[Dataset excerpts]
===

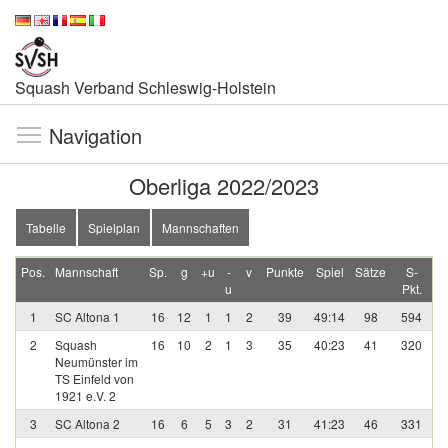
Squash Verband Schleswig-Holstein
Navigation
Oberliga 2022/2023
Tabelle
Spielplan
Mannschaften
Pos.
Mannschaft
Sp.
g
+u
-
v
Punkte
Spiel
Sätze
S-
u
Pkt.
1
SC Altona 1
16
12
1
1
2
39
49:14
98
594
2
Squash
16
10
2
1
3
35
40:23
41
320
Neumünster im
TS Einfeld von
1921 e.V. 2
3
SC Altona 2
16
6
5
3
2
31
41:23
46
331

===

▶ **Task to carry out**
Retype the lines of text in all the records above without any changes. Leave the pictures out of your answer.

▶ **Answer section**
Squash Verband Schleswig-Holstein
Navigation
Oberliga 2022/2023
Tabelle
Spielplan
Mannschaften
Pos.
Mannschaft
Sp.
g
+u
-
v
Punkte
Spiel
Sätze
S-
u
Pkt.
1
SC Altona 1
16
12
1
1
2
39
49:14
98
594
2
Squash
16
10
2
1
3
35
40:23
41
320
Neumünster im
TS Einfeld von
1921 e.V. 2
3
SC Altona 2
16
6
5
3
2
31
41:23
46
331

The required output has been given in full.